The basic premise is really basic: our protagonists are pawns in a competition of two magicians of differing styles and techniques. A new method vs. old method theme. Very familiar and not at all unique or distinctive, but what was the last original idea?
A few brief points about what I felt Morgenstern got right: Falling in love.
The whirlwind, the unreasonableness, the beauty of it. Place as character.
Like the characters Bailey and Frederick, the readers can easily insert the circus in as protagonist. The haunting beauty of the sublime surroundings are indeed enchanting. Some may argue that she uses too flowery of language or too much purple prose, but it's an intense hold on all of the senses to transport you so thoroughly to the circus. Fandom.
The psychology of fanaticism and fanatical beliefs. Change out the circus venue and change the magic to religion/music/politics/parenting/whatever and you'd have an entirely different story but one that beats in the same rhythm.
What I loved about it: The hopscotch narrating
from different narrators, different points of view and voices, different writing methods, non-chronological events Freiderick Thiessen
(what an endearing man) so many allusions
(gorgeous gorgeous allusions to history to literature to wonder). mood.
This is what I think I was hoping for from The Graveyard Book. Something intriguing and mystifying but not sinister. Something that hints at darkness but is wholesome.

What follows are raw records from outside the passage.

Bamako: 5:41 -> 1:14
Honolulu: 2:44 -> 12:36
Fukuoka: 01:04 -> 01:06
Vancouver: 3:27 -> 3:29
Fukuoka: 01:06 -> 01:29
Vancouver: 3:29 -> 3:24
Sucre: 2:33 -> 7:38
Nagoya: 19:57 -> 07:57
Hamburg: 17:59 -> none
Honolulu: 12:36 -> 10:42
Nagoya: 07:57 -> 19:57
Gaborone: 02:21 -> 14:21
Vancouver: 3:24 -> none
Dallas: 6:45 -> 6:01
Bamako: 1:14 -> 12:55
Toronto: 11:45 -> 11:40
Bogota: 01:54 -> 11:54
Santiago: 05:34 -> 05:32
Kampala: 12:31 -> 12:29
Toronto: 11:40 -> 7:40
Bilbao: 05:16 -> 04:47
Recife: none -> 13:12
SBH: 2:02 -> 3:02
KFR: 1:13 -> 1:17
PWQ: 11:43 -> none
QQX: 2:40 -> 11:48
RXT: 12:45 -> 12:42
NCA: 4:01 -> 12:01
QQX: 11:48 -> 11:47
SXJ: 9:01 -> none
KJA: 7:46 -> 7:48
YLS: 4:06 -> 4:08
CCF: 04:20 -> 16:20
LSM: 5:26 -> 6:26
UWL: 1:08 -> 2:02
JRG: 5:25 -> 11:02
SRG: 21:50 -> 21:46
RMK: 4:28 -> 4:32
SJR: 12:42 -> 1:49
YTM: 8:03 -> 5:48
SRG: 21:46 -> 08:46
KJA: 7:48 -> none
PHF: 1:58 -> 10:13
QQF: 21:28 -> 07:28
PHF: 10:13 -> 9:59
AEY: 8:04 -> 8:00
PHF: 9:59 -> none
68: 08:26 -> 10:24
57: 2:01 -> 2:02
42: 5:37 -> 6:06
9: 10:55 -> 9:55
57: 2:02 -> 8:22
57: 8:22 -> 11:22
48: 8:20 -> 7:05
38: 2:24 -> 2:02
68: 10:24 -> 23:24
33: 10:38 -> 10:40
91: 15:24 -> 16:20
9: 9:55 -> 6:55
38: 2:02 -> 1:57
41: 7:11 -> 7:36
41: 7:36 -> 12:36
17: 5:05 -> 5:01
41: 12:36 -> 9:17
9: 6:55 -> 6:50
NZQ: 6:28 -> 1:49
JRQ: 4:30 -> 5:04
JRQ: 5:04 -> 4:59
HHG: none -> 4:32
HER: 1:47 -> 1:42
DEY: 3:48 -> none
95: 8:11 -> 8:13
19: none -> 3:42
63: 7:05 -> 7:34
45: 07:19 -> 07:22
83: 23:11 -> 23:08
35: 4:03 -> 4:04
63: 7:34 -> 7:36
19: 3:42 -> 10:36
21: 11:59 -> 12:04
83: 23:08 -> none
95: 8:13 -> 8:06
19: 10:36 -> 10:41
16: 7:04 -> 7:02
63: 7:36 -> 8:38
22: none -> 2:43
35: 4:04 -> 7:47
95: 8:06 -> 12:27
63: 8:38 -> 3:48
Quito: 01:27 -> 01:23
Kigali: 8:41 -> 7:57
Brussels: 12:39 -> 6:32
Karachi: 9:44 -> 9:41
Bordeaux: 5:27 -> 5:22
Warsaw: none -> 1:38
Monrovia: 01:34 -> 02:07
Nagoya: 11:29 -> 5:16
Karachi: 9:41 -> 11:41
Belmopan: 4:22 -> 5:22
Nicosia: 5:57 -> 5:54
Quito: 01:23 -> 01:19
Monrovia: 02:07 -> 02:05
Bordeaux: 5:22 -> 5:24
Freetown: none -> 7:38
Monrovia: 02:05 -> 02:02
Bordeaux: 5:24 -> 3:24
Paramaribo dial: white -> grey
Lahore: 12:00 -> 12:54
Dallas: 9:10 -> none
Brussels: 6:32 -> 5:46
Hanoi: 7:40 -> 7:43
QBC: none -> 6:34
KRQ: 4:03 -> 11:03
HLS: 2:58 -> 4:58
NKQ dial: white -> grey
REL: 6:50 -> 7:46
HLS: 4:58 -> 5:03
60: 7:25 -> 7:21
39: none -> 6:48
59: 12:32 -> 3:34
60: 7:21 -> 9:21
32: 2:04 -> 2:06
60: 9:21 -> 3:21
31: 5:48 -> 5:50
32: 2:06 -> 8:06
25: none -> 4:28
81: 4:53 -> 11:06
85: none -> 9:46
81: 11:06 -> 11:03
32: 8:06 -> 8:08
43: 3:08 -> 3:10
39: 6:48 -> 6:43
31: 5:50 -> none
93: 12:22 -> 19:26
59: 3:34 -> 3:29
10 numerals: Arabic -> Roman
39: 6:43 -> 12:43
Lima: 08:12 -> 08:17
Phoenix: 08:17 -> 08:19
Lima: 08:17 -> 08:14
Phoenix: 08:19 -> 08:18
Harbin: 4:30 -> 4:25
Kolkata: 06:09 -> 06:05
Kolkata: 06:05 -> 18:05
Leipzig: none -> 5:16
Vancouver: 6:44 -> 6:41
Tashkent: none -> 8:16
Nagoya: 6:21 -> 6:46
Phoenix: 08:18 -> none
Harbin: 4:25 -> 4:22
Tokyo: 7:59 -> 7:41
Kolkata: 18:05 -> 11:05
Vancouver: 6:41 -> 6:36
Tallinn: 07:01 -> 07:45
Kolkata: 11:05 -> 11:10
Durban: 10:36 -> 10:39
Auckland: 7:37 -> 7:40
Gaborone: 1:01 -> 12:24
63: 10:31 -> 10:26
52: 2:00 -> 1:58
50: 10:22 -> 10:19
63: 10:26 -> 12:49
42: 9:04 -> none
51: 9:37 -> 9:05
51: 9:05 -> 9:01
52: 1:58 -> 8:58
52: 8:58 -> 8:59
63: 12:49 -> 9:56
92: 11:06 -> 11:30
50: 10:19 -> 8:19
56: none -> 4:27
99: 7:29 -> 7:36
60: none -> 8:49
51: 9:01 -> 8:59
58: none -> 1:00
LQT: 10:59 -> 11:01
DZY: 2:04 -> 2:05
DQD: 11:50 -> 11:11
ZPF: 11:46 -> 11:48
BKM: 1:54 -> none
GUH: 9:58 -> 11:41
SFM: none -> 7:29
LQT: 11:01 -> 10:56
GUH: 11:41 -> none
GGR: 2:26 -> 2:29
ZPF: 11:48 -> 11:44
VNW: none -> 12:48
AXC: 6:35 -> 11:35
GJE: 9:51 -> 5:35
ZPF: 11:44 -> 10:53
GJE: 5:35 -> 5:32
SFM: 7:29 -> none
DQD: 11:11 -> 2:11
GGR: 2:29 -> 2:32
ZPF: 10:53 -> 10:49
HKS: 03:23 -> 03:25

Yet sometimes the special effects and beautiful poetic living language I felt was a manipulation (an illusion just as the characters were using) to distract from the one dimensional characters caught in a plot of urgent yet vague mystifying confusion. It was similar to watching the series Lost play out. It was intense and so many questions and clues to wade through and in the end, it seems the writers wrote themselves into a corner trying to justify why nothing made sense. I felt that the ending was rushed with some loose ends that Morgenstern wrapped into a decadent bow.
Overall its a fabulous book, but I don't feel at ease or a sense of conclusion. For a character to spend decades preparing for battle and to fool and put on illusions and facades, I don't think I ever felt like they let their guard down and thus I never felt a genuine connection with them. I never knew if I was to choose someone to root for in the competition.
But oh what gorgeous language! I will be very excited to read another novel if Morgenstern writes another. I'm secretly (well not-so-secretly now) hoping she might collaborate to create a graphic novel because her prose is full of so much imagery.